The language of Section 10(c) of the APA states: "[A]gency action
otherwise final is final for the purposes of this section whether or not there has been presented or
determined an application for . . . any form of reconsideration . . . ." Although this
language might appear to support the dealers' position, the Supreme Court has found otherwise.
Addressing precisely this language, the Court stated:
Th[is] language has long been construed by this and
other courts merely to relieve parties from the requirement of petitioning for rehearing
before seeking judicial review (unless, of course, specifically required to do so by statute
. . .), but not to prevent petitions for reconsideration that are actually filed from rendering
the orders under reconsideration non-final.

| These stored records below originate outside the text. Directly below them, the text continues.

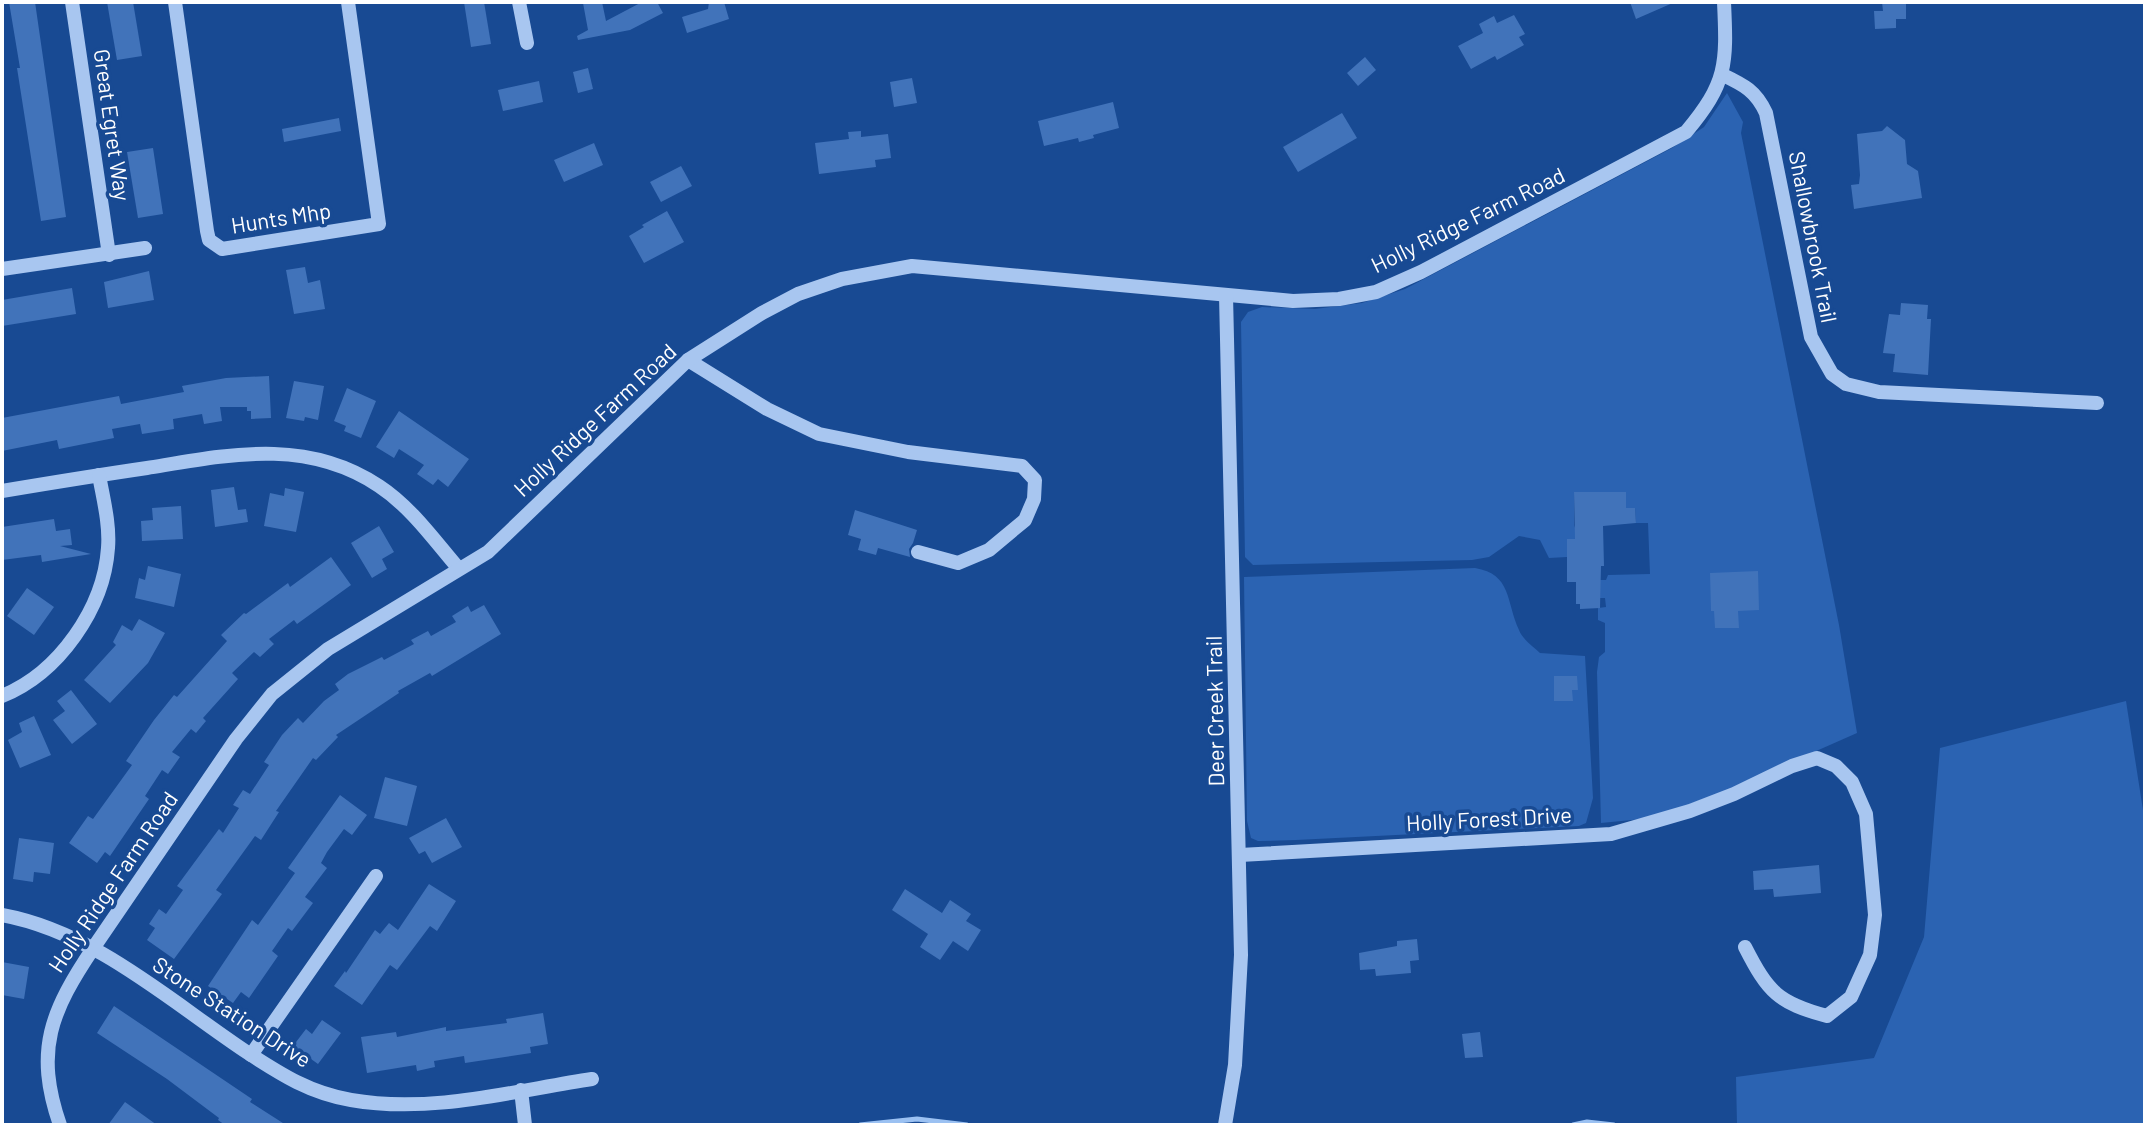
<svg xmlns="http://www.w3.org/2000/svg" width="2147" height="1127" font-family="Barlow,sans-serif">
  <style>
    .green { fill: #2b63b2 }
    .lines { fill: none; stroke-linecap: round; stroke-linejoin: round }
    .stream { stroke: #9bc1f2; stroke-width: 5 }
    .building { fill: #4173ba }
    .minor { stroke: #a8c6f0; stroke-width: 14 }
    .labels { text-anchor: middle; stroke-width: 7; stroke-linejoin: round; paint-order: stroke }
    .street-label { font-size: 22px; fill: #fff; stroke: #184a93 }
  </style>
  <rect width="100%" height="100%" fill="#184a93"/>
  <g class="green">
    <polygon points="1727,93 1743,122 1741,133 1839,625 1857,733 1728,790 1652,818 1601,823 1597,672 1599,657 1605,652 1605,623 1598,620 1598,608 1606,607 1605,598 1598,598 1598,580 1606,580 1608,575 1650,574 1648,523 1636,523 1635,508 1626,508 1600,496 1599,492 1574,492 1574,525 1579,539 1567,539 1567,557 1549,558 1540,540 1519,536 1489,557 1472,560 1253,565 1245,557 1241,322 1248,312 1262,307 1315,309 1362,303 1405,289 1672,148 1704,127"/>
    <path d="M1475,568c37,6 31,34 44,62 3,9 14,16 21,23l45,3 8,142 -7,25 -7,3 -283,14 -38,1 -7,-3 -4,-17 -3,-244z"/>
    <polygon points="2126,701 2145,823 2145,1125 1737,1125 1736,1077 1874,1058 1924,937 1940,748"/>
  </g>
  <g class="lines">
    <g class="stream">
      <polyline points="860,1125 917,1119 967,1125"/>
      <polyline points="1573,1125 1587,1122 1614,1125"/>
    </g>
  </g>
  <g class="building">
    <polygon points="9,2 35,2 66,217 41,221 17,68 20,68"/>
    <polygon points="107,2 133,2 142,56 117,60"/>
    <polygon points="464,2 484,2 491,44 471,47"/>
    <polygon points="602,2 606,21 642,2 657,2 663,13 630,30 578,40 577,36 588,30 583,3"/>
    <polygon points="709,2 724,2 729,19 687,33 682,17 708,9"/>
    <polygon points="1630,2 1675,2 1636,19"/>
    <polygon points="1882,2 1906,2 1906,19 1896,19 1896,28 1875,29 1874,11 1883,11"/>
    <polygon points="1514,15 1525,34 1519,37 1524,45 1497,60 1495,56 1471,69 1458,46 1483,33 1479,24 1494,16 1497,23"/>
    <polygon points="1365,57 1376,70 1358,86 1347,73"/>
    <polygon points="588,68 593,89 578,93 573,72"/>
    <polygon points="912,78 917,103 894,107 890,82"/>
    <polygon points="539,81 543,102 503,111 498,90"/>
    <polygon points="1113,102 1119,128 1093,135 1094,138 1079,142 1078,138 1044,146 1038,121"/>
    <polygon points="1342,113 1357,138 1298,172 1283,147"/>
    <polygon points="339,118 341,131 284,142 282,129"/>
    <polygon points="1887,126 1905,140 1907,164 1918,171 1922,198 1854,209 1851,185 1859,184 1860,175 1857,134 1882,131"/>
    <polygon points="861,131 861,137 888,134 891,158 875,160 876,167 819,174 815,143 849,139 848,132"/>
    <polygon points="594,143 603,165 564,182 554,160"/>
    <polygon points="153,148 163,214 138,218 127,152"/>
    <polygon points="681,166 692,186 661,202 650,182"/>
    <polygon points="667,211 684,242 644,263 629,236 644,227 642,225"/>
    <polygon points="305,267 308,283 320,280 325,309 294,314 286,270"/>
    <polygon points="149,271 154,300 108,308 104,282"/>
    <polygon points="72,288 76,314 2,326 2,300"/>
    <polygon points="1901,303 1928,305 1927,319 1931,319 1928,375 1893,372 1895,354 1883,353 1889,314 1900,315"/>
    <polygon points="269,376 271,418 251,419 251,411 247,411 247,407 220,407 222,421 204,424 202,414 173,419 174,429 142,434 140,424 112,429 114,438 59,449 57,440 2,451 2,418 119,396 121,404 184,392 182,386 226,378"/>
    <polygon points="294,381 324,386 318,420 305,417 304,421 286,418"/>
    <polygon points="347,388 376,401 361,438 344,431 346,426 334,421"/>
    <polygon points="399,411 469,459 448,487 438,479 433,485 417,474 424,465 399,449 394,458 376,447"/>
    <polygon points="234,487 238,510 246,509 248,522 215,527 211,490"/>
    <polygon points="285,488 304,492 296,532 264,526 270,493 284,496"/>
    <polygon points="1574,492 1626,492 1626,508 1635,508 1636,523 1603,526 1604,566 1601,566 1600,608 1580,609 1580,604 1576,604 1576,582 1567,582 1567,539 1575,539"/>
    <polygon points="181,506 183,539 142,541 141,521 153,520 152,508"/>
    <polygon points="855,510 917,530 913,543 909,549 910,557 878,548 876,555 858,550 861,539 848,535"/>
    <polygon points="54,519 56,531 70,529 72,545 60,546 91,554 42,562 41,555 2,560 2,527"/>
    <polygon points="379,526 394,552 382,559 387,569 372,578 351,543"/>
    <polygon points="331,557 351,585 297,624 294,620 269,639 274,644 260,657 254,652 232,673 238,679 203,718 206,721 196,733 191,729 172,752 180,757 168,774 162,770 145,796 149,799 110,856 105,852 97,863 69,843 88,816 93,819 132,765 126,761 154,720 174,695 177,697 227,641 221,635 244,613 246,614 288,583 290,587"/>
    <polygon points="148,566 181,574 174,607 135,598 139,578 145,580"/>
    <polygon points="1758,571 1759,610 1738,611 1739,628 1715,628 1714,611 1711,611 1710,573"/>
    <polygon points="27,588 54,607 34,635 7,616"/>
    <polygon points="484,605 501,634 432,676 430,673 398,691 399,693 336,735 338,737 316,760 313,758 276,811 279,812 261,840 255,836 216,890 222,894 174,959 147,940 155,928 149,924 159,909 166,914 183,890 177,886 219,829 223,833 239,808 233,805 243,790 250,794 269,765 264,762 282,735 298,718 303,723 324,701 339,690 335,684 348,674 382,657 384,660 414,644 411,640 428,631 431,636 456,622 452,616 468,606 471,612"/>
    <polygon points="139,619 165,633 148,663 110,703 84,680 116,645 113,642 122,625 132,631"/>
    <polygon points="1554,676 1577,676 1578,690 1572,690 1573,701 1554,701"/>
    <polygon points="71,690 97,724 72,744 53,720 65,711 57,701"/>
    <polygon points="34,716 51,755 20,768 8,740 22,732 19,723"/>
    <polygon points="385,777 417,786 407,826 374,818"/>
    <polygon points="340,795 367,815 352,835 344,829 327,852 321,863 327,868 305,897 313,903 292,931 288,928 272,951 278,956 249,998 241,992 233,1003 208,986 252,920 258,925 295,873 288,868"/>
    <polygon points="446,818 462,847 432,863 425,851 419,854 409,838"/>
    <polygon points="19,838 54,843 50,874 34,872 33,882 13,879"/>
    <polygon points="1819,865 1821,893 1774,897 1773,889 1754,890 1753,871"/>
    <polygon points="429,884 456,901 437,931 430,926 397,970 390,965 362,1005 334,986 345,971 346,973 375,930 380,934 389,923 398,930"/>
    <polygon points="905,889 942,913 950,900 971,914 966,921 981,930 968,951 953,941 940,960 920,947 928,934 892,910"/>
    <polygon points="1417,939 1419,960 1410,961 1411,973 1376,976 1375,969 1360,970 1359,953 1397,946 1397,941"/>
    <polygon points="2,962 29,967 24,999 2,995"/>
    <polygon points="114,1006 252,1099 250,1102 286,1125 225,1125 218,1120 219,1118 167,1079 97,1033"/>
    <polygon points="543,1013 548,1044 530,1047 531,1053 465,1063 464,1056 434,1061 435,1067 417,1071 416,1065 367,1073 361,1037 396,1032 397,1037 446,1027 446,1031 507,1023 506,1019"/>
    <polygon points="322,1020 341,1033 318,1064 293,1046 306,1029 312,1034"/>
    <polygon points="1480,1032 1483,1057 1465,1058 1462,1034"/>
    <polygon points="125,1102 157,1125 108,1125"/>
  </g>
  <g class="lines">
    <g class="minor">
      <polyline points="72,2 109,255"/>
      <polyline points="175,2 207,231 209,240 222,249 379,224 348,2"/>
      <polyline points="519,2 527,43"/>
      <path d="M1723,75c21,10 33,16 43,38l45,224 21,37 14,10 33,8 218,11"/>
      <polyline points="2,269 145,248"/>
      <polyline points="688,360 767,409 819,434 908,452 1022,466 1035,480 1034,499 1025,520 989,550 958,563 918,552"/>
      <path d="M2,491c48,-8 97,-16 145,-23 80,-13 159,-31 232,18 32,21 55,54 80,83"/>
      <path d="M2,696c57,-23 102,-88 106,-148 2,-24 -5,-50 -9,-73"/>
      <path d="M1240,855l371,-21 79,-23 44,-17 58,-28 25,-8 19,8 16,16 14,32 9,101 -5,40 -19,42 -24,19c-49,-13 -59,-24 -82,-69"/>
      <path d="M2,915c93,17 169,87 246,138 34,22 62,40 103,47 80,14 162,-9 241,-21"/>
      <polyline points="251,1055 376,876"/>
      <polyline points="521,1090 525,1125"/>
      <path d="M60,1125c-26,-75 -9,-114 34,-178l142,-208 36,-45 56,-45 160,-97 200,-192 74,-47 36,-19 44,-15 70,-13 381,35 46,-2 37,-7 45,-20 265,-140c41,-49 41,-67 38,-130"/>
      <polyline points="1225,1125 1235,1065 1241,955 1226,295"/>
    </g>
  </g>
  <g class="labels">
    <g class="street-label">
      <text transform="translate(112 125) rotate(82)" y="8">Great Egret Way</text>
      <text transform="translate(281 218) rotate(-9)" y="8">Hunts Mhp</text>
      <text transform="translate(1468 220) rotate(-26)" y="8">Holly Ridge Farm Road</text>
      <text transform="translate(1813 237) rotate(79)" y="8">Shallowbrook Trail</text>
      <text transform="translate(595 420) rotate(-43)" y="8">Holly Ridge Farm Road</text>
      <text transform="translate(1215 711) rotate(-91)" y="8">Deer Creek Trail</text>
      <text transform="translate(1489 819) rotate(-3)" y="8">Holly Forest Drive</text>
      <text transform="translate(113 882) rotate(-56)" y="8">Holly Ridge Farm Road</text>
      <text transform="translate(232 1012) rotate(33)" y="8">Stone Station Drive</text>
    </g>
  </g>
  <rect width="2147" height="1127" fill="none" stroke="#ffffff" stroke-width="8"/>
</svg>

Interstate Commerce Comm'n v. Brotherhood of Locomotive Engineers , 482 U.S. 270,
284-85 (1987). In Stone v. Immigration and Naturalization Service , 115 S. Ct. 1537
(1995), the Court cited the statutory interpretation as stated in Locomotive Engineers as
the "longstanding construction of the APA language." Stone , 115 S. Ct. at
1542.1
1In Stone , the Court held
that under the Immigration and Nationality Act ("INA"), a timely motion for
reconsideration of a Board of Immigration Appeals decision does not toll the running of the
statute of limitations for filing an appeal to federal court. The Court clarified that its ruling
"depart[ed] from the ordinary judicial treatment of agency orders under
reconsideration," because Congress intended the INA to be different from
other judicial review statutes. 115 S. Ct. at 1543. The Court confirmed that
a motion for reconsideration of an agency action under an ordinary judicial review statute, such
as the APA, would render the action nonfinal and would toll the statute of limitations. Id.
at 1542-43.
2Because the dealers did file an
administrative appeal, the court is not required to decide whether filing an administrative appeal
was required under the FLSA or under the Department's regulations promulgated thereunder.